In the lines below, look for "According". Copy each line where it appears.

(Dataset records)
◆ ◆ ◆ ◆ ◆ ◆ ◆

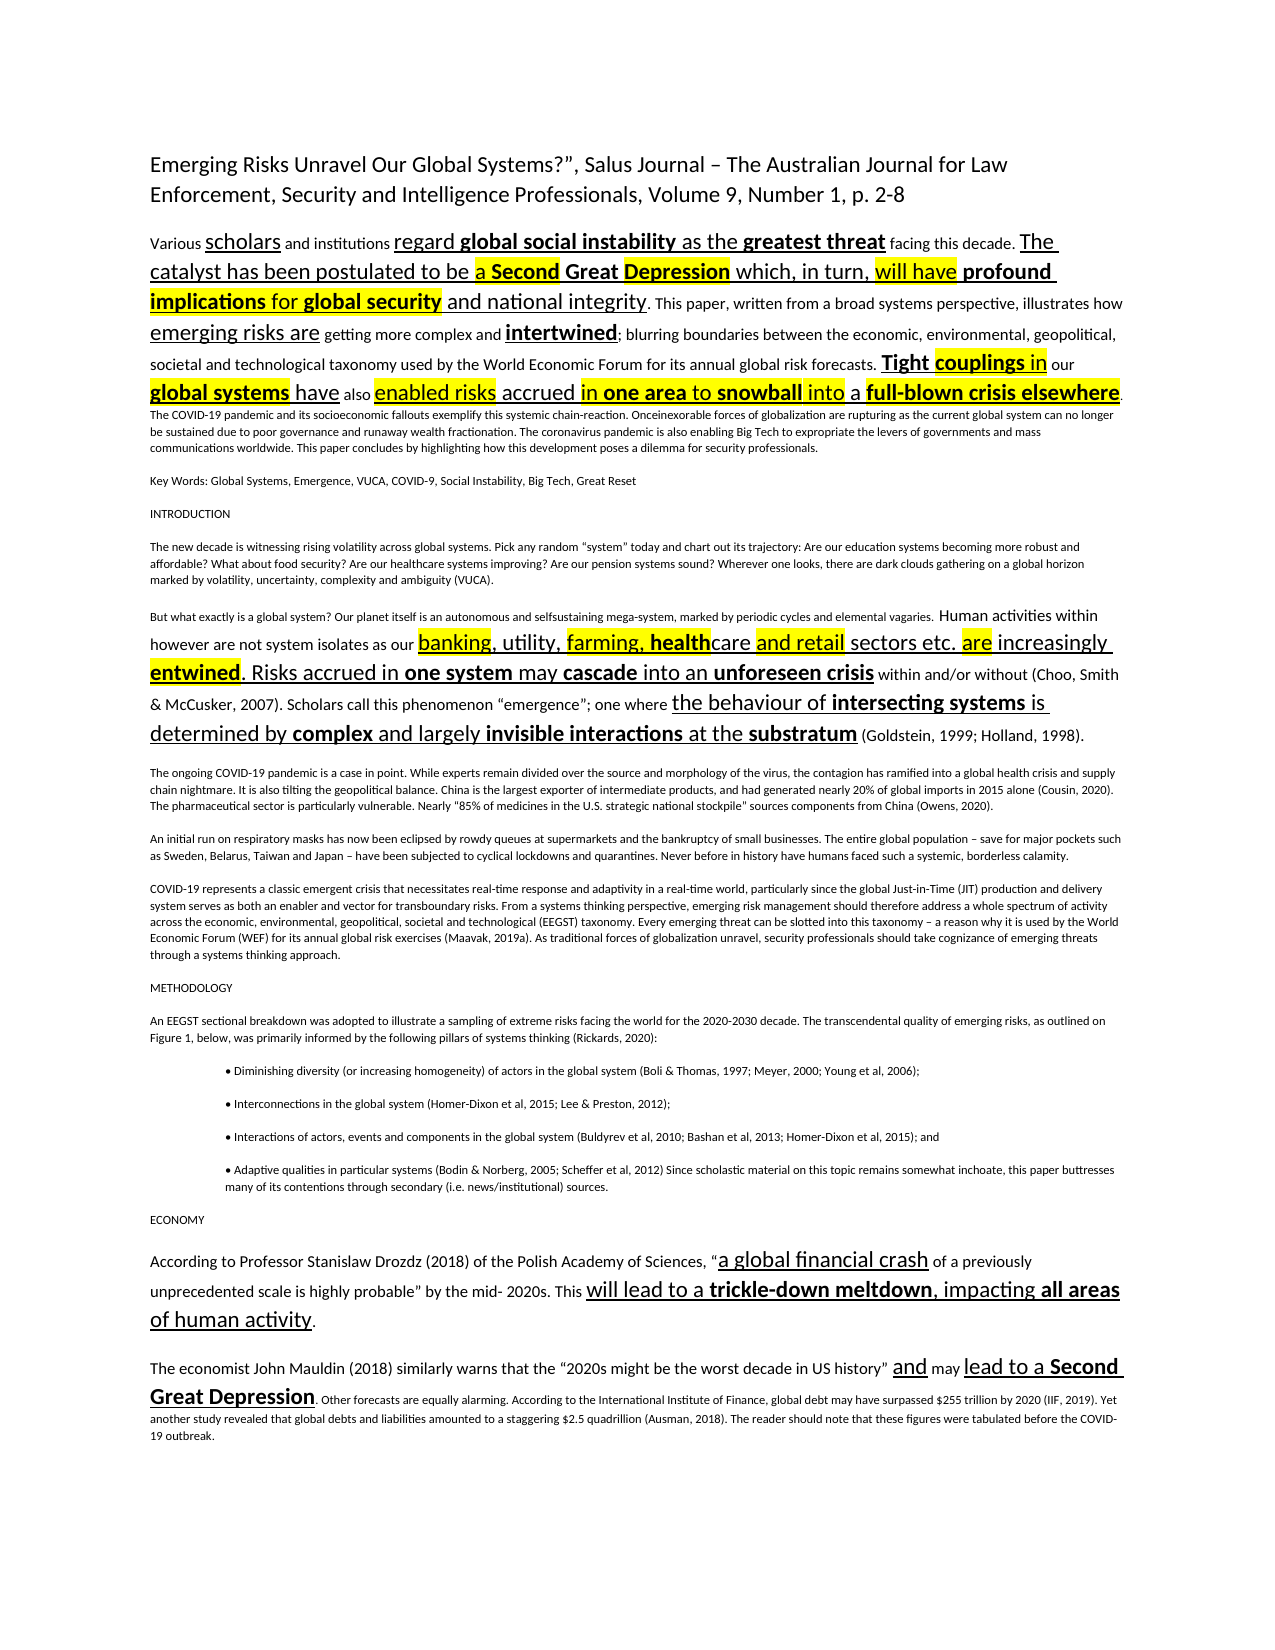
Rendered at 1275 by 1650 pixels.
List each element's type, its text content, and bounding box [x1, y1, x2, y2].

text Various scholars and institutions regard global social instability as the greatest threat facing this decade. The catalyst has been postulated to be a Second Great Depression which, in turn, will have profound implications for global security and national integrity. This paper, written from a broad systems perspective, illustrates how emerging risks are getting more complex and intertwined; blurring boundaries between the economic, environmental, geopolitical, societal and technological taxonomy used by the World Economic Forum for its annual global risk forecasts. Tight couplings in our global systems have also enabled risks accrued in one area to snowball into a full-blown crisis elsewhere. The COVID-19 pandemic and its socioeconomic fallouts exemplify this systemic chain-reaction. Onceinexorable forces of globalization are rupturing as the current global system can no longer be sustained due to poor governance and runaway wealth fractionation. The coronavirus pandemic is also enabling Big Tech to expropriate the levers of governments and mass communications worldwide. This paper concludes by highlighting how this development poses a dilemma for security professionals. [150, 227, 1125, 456]
text • Interactions of actors, events and components in the global system (Buldyrev et al, 2010; Bashan et al, 2013; Homer-Dixon et al, 2015); and [225, 1129, 1125, 1144]
text Key Words: Global Systems, Emergence, VUCA, COVID-9, Social Instability, Big Tech, Great Reset [150, 473, 1125, 489]
text The new decade is witnessing rising volatility across global systems. Pick any random “system” today and chart out its trajectory: Are our education systems becoming more robust and affordable? What about food security? Are our healthcare systems improving? Are our pension systems sound? Wherever one looks, there are dark clouds gathering on a global horizon marked by volatility, uncertainty, complexity and ambiguity (VUCA). [150, 539, 1125, 588]
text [150, 150, 1125, 208]
text The ongoing COVID-19 pandemic is a case in point. While experts remain divided over the source and morphology of the virus, the contagion has ramified into a global health crisis and supply chain nightmare. It is also tilting the geopolitical balance. China is the largest exporter of intermediate products, and had generated nearly 20% of global imports in 2015 alone (Cousin, 2020). The pharmaceutical sector is particularly vulnerable. Nearly “85% of medicines in the U.S. strategic national stockpile” sources components from China (Owens, 2020). [150, 766, 1125, 814]
text An EEGST sectional breakdown was adopted to illustrate a sampling of extreme risks facing the world for the 2020-2030 decade. The transcendental quality of emerging risks, as outlined on Figure 1, below, was primarily informed by the following pillars of systems thinking (Rickards, 2020): [150, 1013, 1125, 1045]
text But what exactly is a global system? Our planet itself is an autonomous and selfsustaining mega-system, marked by periodic cycles and elemental vagaries. Human activities within however are not system isolates as our banking, utility, farming, healthcare and retail sectors etc. are increasingly entwined. Risks accrued in one system may cascade into an unforeseen crisis within and/or without (Choo, Smith & McCusker, 2007). Scholars call this phenomenon “emergence”; one where the behaviour of intersecting systems is determined by complex and largely invisible interactions at the substratum (Goldstein, 1999; Holland, 1998). [150, 606, 1125, 747]
text According to Professor Stanislaw Drozdz (2018) of the Polish Academy of Sciences, “a global financial crash of a previously unprecedented scale is highly probable” by the mid- 2020s. This will lead to a trickle-down meltdown, impacting all areas of human activity. [150, 1245, 1125, 1333]
text An initial run on respiratory masks has now been eclipsed by rowdy queues at supermarkets and the bankruptcy of small businesses. The entire global population – save for major pockets such as Sweden, Belarus, Taiwan and Japan – have been subjected to cyclical lockdowns and quarantines. Never before in history have humans faced such a systemic, borderless calamity. [150, 832, 1125, 863]
text ECONOMY [150, 1212, 1125, 1227]
text METHODOLOGY [150, 980, 1125, 996]
text The economist John Mauldin (2018) similarly warns that the “2020s might be the worst decade in US history” and may lead to a Second Great Depression. Other forecasts are equally alarming. According to the International Institute of Finance, global debt may have surpassed $255 trillion by 2020 (IIF, 2019). Yet another study revealed that global debts and liabilities amounted to a staggering $2.5 quadrillion (Ausman, 2018). The reader should note that these figures were tabulated before the COVID-19 outbreak. [150, 1352, 1125, 1443]
text • Interconnections in the global system (Homer-Dixon et al, 2015; Lee & Preston, 2012); [225, 1096, 1125, 1111]
text • Diminishing diversity (or increasing homogeneity) of actors in the global system (Boli & Thomas, 1997; Meyer, 2000; Young et al, 2006); [225, 1063, 1125, 1078]
text INTRODUCTION [150, 506, 1125, 522]
text • Adaptive qualities in particular systems (Bodin & Norberg, 2005; Scheffer et al, 2012) Since scholastic material on this topic remains somewhat inchoate, this paper buttresses many of its contentions through secondary (i.e. news/institutional) sources. [225, 1162, 1125, 1194]
text COVID-19 represents a classic emergent crisis that necessitates real-time response and adaptivity in a real-time world, particularly since the global Just-in-Time (JIT) production and delivery system serves as both an enabler and vector for transboundary risks. From a systems thinking perspective, emerging risk management should therefore address a whole spectrum of activity across the economic, environmental, geopolitical, societal and technological (EEGST) taxonomy. Every emerging threat can be slotted into this taxonomy – a reason why it is used by the World Economic Forum (WEF) for its annual global risk exercises (Maavak, 2019a). As traditional forces of globalization unravel, security professionals should take cognizance of emerging threats through a systems thinking approach. [150, 881, 1125, 962]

◆ ◆ ◆ ◆ ◆ ◆ ◆

→ TASK ANSWER
text According to Professor Stanislaw Drozdz (2018) of the Polish Academy of Sciences, “a global financial crash of a previously unprecedented scale is highly probable” by the mid- 2020s. This will lead to a trickle-down meltdown, impacting all areas of human activity. [150, 1245, 1125, 1333]
text The economist John Mauldin (2018) similarly warns that the “2020s might be the worst decade in US history” and may lead to a Second Great Depression. Other forecasts are equally alarming. According to the International Institute of Finance, global debt may have surpassed $255 trillion by 2020 (IIF, 2019). Yet another study revealed that global debts and liabilities amounted to a staggering $2.5 quadrillion (Ausman, 2018). The reader should note that these figures were tabulated before the COVID-19 outbreak. [150, 1352, 1125, 1443]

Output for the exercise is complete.